Stored items from a collection
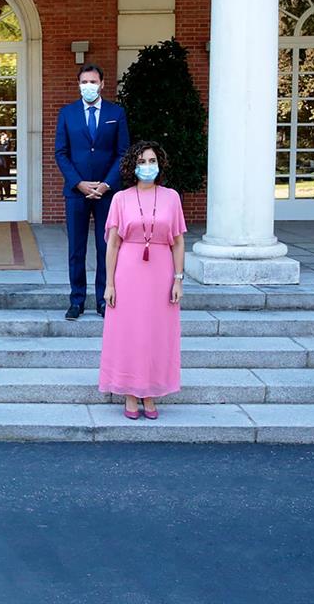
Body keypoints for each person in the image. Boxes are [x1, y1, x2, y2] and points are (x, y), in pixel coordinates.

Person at [99, 142, 186, 420]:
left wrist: (178, 279)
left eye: (152, 161)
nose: (147, 166)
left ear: (159, 164)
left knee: (155, 333)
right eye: (142, 161)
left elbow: (178, 242)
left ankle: (150, 393)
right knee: (130, 332)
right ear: (132, 167)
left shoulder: (171, 197)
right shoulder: (121, 199)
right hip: (128, 271)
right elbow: (112, 245)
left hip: (161, 272)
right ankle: (129, 393)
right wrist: (109, 284)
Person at [54, 63, 130, 320]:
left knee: (105, 246)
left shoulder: (115, 113)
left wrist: (106, 183)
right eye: (84, 82)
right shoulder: (67, 113)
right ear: (79, 85)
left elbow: (123, 153)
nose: (88, 86)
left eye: (93, 81)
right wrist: (79, 183)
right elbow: (61, 153)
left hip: (107, 193)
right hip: (76, 192)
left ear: (102, 83)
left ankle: (102, 298)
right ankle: (76, 300)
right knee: (76, 248)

* Assigned task
All lines from the one containing "nose: (88, 86)" to the end of the records are to be duplicated exactly, and no other lines are to be given.

* Solved problem
nose: (88, 86)
left eye: (93, 81)
right wrist: (79, 183)
right elbow: (61, 153)
left hip: (107, 193)
right hip: (76, 192)
left ear: (102, 83)
left ankle: (102, 298)
right ankle: (76, 300)
right knee: (76, 248)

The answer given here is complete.